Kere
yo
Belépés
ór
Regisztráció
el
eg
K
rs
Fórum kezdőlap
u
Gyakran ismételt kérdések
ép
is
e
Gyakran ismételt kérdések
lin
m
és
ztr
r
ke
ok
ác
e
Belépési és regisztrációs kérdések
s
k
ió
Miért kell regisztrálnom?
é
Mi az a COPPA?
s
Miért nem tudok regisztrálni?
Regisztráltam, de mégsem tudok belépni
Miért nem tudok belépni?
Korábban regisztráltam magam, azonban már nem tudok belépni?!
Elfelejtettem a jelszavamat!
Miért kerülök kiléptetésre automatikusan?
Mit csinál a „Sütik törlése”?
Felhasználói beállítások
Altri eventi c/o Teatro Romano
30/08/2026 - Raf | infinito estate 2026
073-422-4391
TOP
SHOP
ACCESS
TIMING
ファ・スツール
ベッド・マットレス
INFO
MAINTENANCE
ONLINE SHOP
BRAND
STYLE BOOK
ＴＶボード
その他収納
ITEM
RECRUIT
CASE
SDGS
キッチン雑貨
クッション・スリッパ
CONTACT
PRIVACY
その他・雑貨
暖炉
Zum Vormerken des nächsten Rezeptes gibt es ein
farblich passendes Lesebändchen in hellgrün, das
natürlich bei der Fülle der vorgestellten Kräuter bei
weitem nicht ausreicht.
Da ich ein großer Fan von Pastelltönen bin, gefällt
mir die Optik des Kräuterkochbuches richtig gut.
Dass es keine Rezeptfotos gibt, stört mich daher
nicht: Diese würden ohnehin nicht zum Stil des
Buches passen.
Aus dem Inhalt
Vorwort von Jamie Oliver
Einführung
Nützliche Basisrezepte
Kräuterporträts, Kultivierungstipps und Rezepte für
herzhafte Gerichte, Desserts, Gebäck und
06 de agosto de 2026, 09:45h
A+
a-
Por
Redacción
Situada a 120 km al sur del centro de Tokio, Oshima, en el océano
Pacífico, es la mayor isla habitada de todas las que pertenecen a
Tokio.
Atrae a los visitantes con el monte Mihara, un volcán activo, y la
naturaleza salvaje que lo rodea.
++++++++++
▶ [Exercise brief]: Across the listing above, find all lines where the word "gibt" is present and copy them.

▶ [Final answer]:
Zum Vormerken des nächsten Rezeptes gibt es ein
Dass es keine Rezeptfotos gibt, stört mich daher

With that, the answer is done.